A large, distributed Department of Family and Community Medicine at the University of Toronto.

Participants

All 1029 faculty members were invited to participate.

Main outcome measures

Maslach Burnout Inventory three subscales (emotional exhaustion, depersonalization, personal accomplishment).

Results

The survey response rate was 66.8% (687/1029). The prevalence of high emotional exhaustion scores was 27.0% and high depersonalization was 9.2%, whereas the prevalence of high personal accomplishment scores was 99.4%. Bivariate analyses identified 27 variables associated with emotional exhaustion and 18 variables associated with depersonalization, including: ratings of the practice setting; leadership and mentorship experiences; job satisfaction; health status; and demographic variables. Multivariate analyses found four predictors of emotional exhaustion: lower ratings of job satisfaction, poorer ratings of workplace quality, working ≥50 hrs/week, and poorer ratings of health status. Predictors of depersonalization included lower ratings of job satisfaction, ≤5 years in practice, lower ratings of health status, and poor ratings of mentorship received.

Conclusions

This study describes the prevalence and predictors of burnout among physicians prior to the COVID-19 pandemic.
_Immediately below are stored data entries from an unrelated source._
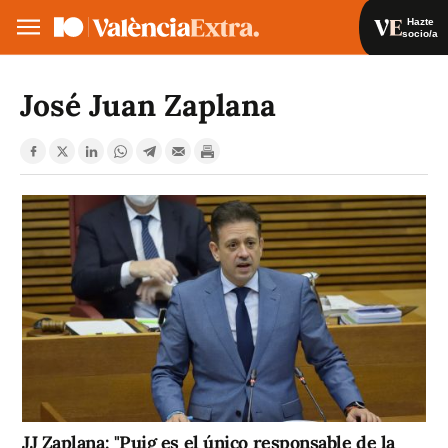
Hazte
socio/a
Hazte socio/a
Iniciar sesión
José Juan Zaplana
VA
ES
JJ Zaplana: "Puig es el único responsable de la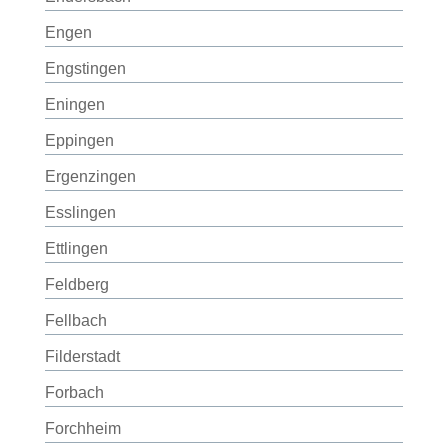
Engen
Engstingen
Eningen
Eppingen
Ergenzingen
Esslingen
Ettlingen
Feldberg
Fellbach
Filderstadt
Forbach
Forchheim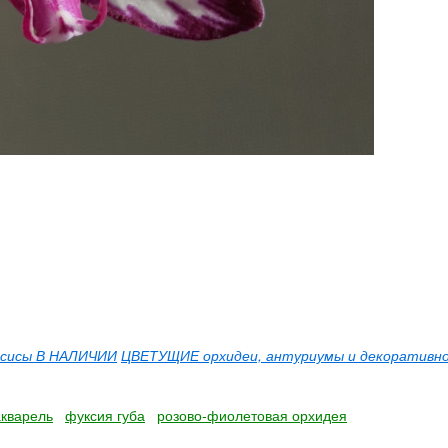
сисы В НАЛИЧИИ
ЦВЕТУЩИЕ орхидеи, антуриумы и декоративно
акварель
фуксия губа
розово-фиолетовая орхидея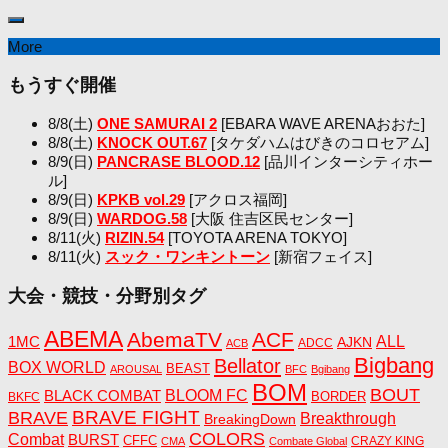
More
もうすぐ開催
8/8(土)
ONE SAMURAI 2
[EBARA WAVE ARENAおおた]
8/8(土)
KNOCK OUT.67
[タケダハムはびきのコロセアム]
8/9(日)
PANCRASE BLOOD.12
[品川インターシティホー
ル]
8/9(日)
KPKB vol.29
[アクロス福岡]
8/9(日)
WARDOG.58
[大阪 住吉区民センター]
8/11(火)
RIZIN.54
[TOYOTA ARENA TOKYO]
8/11(火)
スック・ワンキントーン
[新宿フェイス]
大会・競技・分野別タグ
ABEMA
AbemaTV
ACF
1MC
ALL
AJKN
ADCC
ACB
Bigbang
Bellator
BOX WORLD
BEAST
AROUSAL
BFC
Bgibang
BOM
BOUT
BLACK COMBAT
BLOOM FC
BORDER
BKFC
BRAVE FIGHT
BRAVE
Breakthrough
BreakingDown
COLORS
Combat
BURST
CFFC
CRAZY KING
CMA
Combate Global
Predictors that are potentially modifiable at local practice and systems levels include job satisfaction, workplace quality, hours worked, and mentorship received. New family physicians (≤5 years in practice) were at increased risk of depersonalization; strategies specific to this group may limit burnout and address the healthcare workforce crisis. Periodic studies are recommended to identify the impact of strategies implemented, emergent predictors, trends, and mitigating factors associated with burnout. The current crisis in family medicine indicates an urgent need to look back and plan forward.